What the task asks:
The response must be made up of the lines in the entries below that contain "Coniston".
# # #
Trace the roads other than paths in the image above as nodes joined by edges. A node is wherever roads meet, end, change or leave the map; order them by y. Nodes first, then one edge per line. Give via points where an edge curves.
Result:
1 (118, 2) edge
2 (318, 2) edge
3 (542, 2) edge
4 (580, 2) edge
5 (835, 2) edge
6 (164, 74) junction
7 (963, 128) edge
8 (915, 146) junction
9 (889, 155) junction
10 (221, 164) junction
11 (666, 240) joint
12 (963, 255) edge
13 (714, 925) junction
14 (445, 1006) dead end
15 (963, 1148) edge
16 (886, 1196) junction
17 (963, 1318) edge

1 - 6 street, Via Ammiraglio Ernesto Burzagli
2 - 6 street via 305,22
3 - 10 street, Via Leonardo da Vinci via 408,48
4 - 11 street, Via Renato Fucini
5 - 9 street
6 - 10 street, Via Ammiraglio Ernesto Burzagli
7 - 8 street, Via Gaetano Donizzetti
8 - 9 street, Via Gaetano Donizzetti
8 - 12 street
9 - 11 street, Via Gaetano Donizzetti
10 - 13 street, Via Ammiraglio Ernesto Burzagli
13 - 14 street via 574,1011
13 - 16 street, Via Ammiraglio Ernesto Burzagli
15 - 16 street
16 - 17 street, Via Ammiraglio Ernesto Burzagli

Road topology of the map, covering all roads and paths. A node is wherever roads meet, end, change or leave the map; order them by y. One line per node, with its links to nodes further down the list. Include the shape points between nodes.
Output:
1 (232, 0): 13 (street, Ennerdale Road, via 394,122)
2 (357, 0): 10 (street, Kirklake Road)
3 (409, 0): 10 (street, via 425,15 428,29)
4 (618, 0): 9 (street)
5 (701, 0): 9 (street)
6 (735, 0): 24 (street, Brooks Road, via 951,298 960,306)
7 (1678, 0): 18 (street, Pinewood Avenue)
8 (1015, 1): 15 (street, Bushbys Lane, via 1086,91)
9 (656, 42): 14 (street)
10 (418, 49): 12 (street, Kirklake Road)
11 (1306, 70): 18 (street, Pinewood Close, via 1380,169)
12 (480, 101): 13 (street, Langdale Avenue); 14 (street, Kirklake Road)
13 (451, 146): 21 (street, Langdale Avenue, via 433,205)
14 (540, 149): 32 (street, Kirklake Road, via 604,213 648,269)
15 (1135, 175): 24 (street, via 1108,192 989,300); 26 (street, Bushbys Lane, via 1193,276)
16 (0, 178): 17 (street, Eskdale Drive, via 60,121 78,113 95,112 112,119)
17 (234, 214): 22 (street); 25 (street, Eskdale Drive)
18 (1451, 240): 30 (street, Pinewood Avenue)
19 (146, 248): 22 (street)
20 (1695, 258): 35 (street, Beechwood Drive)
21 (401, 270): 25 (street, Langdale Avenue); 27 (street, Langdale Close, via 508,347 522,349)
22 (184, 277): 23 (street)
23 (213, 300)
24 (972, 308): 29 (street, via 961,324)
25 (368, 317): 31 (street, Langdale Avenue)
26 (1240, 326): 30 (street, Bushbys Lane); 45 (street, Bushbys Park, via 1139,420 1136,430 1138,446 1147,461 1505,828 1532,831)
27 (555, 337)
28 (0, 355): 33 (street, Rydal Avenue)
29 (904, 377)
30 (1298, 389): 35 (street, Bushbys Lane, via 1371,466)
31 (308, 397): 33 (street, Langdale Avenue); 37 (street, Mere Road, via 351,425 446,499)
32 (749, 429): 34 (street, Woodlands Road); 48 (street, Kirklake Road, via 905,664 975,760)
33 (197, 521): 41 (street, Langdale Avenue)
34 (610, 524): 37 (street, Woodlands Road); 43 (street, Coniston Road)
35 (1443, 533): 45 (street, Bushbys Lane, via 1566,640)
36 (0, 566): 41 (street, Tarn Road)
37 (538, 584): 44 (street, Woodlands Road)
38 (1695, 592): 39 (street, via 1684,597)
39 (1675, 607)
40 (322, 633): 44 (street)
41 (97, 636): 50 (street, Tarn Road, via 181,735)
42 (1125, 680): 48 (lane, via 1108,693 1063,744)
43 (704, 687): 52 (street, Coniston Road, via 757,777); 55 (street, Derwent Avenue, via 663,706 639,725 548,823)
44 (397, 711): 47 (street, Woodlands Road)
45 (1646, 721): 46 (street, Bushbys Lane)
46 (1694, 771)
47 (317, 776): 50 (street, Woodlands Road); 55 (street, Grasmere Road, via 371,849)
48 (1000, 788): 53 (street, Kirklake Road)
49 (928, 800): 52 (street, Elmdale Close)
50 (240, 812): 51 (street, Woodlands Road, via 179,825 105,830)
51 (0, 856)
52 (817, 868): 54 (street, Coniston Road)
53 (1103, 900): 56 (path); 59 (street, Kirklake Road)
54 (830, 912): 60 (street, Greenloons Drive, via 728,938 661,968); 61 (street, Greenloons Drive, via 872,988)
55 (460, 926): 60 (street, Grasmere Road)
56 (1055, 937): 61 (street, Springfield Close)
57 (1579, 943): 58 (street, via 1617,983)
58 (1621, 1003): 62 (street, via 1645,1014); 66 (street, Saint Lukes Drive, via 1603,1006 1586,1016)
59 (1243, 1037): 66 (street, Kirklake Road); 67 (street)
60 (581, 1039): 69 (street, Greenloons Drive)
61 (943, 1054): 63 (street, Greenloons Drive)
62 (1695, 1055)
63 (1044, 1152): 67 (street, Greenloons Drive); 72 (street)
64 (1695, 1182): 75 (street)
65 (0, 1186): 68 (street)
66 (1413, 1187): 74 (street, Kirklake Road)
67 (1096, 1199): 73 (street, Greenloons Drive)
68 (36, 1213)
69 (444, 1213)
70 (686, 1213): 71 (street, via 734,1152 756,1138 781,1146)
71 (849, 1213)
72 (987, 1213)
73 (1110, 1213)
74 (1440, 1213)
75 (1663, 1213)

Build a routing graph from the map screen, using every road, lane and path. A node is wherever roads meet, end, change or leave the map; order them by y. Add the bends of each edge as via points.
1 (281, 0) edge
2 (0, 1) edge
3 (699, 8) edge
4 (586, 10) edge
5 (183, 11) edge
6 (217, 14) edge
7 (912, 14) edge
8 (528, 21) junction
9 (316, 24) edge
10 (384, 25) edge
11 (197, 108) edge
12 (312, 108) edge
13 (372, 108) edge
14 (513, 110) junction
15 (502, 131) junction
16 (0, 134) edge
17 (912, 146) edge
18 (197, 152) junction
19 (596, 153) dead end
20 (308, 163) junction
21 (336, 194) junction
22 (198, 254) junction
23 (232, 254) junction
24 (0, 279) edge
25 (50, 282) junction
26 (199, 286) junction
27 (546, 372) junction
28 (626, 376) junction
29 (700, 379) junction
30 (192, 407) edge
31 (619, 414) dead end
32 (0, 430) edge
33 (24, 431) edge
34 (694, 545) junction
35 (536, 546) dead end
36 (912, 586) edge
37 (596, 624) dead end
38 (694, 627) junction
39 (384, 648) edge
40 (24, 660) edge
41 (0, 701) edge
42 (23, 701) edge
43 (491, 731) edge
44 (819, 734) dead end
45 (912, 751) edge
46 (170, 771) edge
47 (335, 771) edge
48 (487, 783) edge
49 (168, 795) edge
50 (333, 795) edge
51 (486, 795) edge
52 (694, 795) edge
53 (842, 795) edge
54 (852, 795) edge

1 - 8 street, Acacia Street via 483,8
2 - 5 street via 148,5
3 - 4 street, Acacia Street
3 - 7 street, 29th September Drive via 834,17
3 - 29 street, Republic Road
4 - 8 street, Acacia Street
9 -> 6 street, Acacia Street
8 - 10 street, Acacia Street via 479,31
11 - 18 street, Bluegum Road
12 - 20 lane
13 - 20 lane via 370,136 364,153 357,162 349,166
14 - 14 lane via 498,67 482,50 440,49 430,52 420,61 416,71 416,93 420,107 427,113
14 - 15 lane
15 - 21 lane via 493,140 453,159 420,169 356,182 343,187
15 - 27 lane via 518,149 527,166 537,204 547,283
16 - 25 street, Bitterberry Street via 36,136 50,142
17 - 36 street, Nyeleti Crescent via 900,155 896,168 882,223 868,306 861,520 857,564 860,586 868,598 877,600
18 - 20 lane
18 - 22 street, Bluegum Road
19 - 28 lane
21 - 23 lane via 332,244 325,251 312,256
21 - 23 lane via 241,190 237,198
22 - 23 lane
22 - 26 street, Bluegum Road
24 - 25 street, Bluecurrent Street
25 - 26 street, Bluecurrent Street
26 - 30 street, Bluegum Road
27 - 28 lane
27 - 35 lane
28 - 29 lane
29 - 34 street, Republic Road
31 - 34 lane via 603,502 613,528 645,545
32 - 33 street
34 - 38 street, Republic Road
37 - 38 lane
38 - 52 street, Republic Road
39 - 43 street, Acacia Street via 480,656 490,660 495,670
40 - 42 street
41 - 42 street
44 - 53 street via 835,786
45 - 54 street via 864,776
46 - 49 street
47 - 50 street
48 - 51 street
# # #
Result:
34 (610, 524): 37 (street, Woodlands Road); 43 (street, Coniston Road)
43 (704, 687): 52 (street, Coniston Road, via 757,777); 55 (street, Derwent Avenue, via 663,706 639,725 548,823)
52 (817, 868): 54 (street, Coniston Road)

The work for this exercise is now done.